**Problem description:** Your answer is to be every line of the material that includes the string "wire".

**Records for the exercise:**
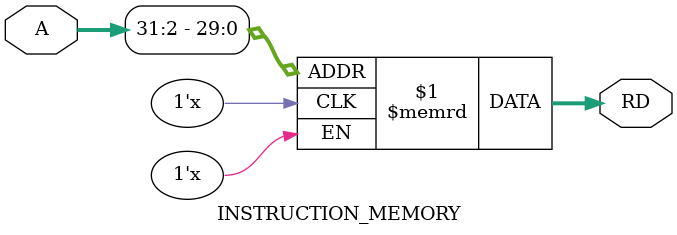
<source format=v>
module INSTRUCTION_MEMORY (
    input  wire [31:0] A,   // PC
    output wire [31:0] RD   // instruction
);
    // 64 words Ã— 32 bits = 2 KB
    reg [31:0] ROM [0:63];

    // asynchronous read (word-aligned)
    assign RD = ROM[A[31:2]];

    // optional: preload program
   
endmodule

</source>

**Answer section:**
    input  wire [31:0] A,   // PC
    output wire [31:0] RD   // instruction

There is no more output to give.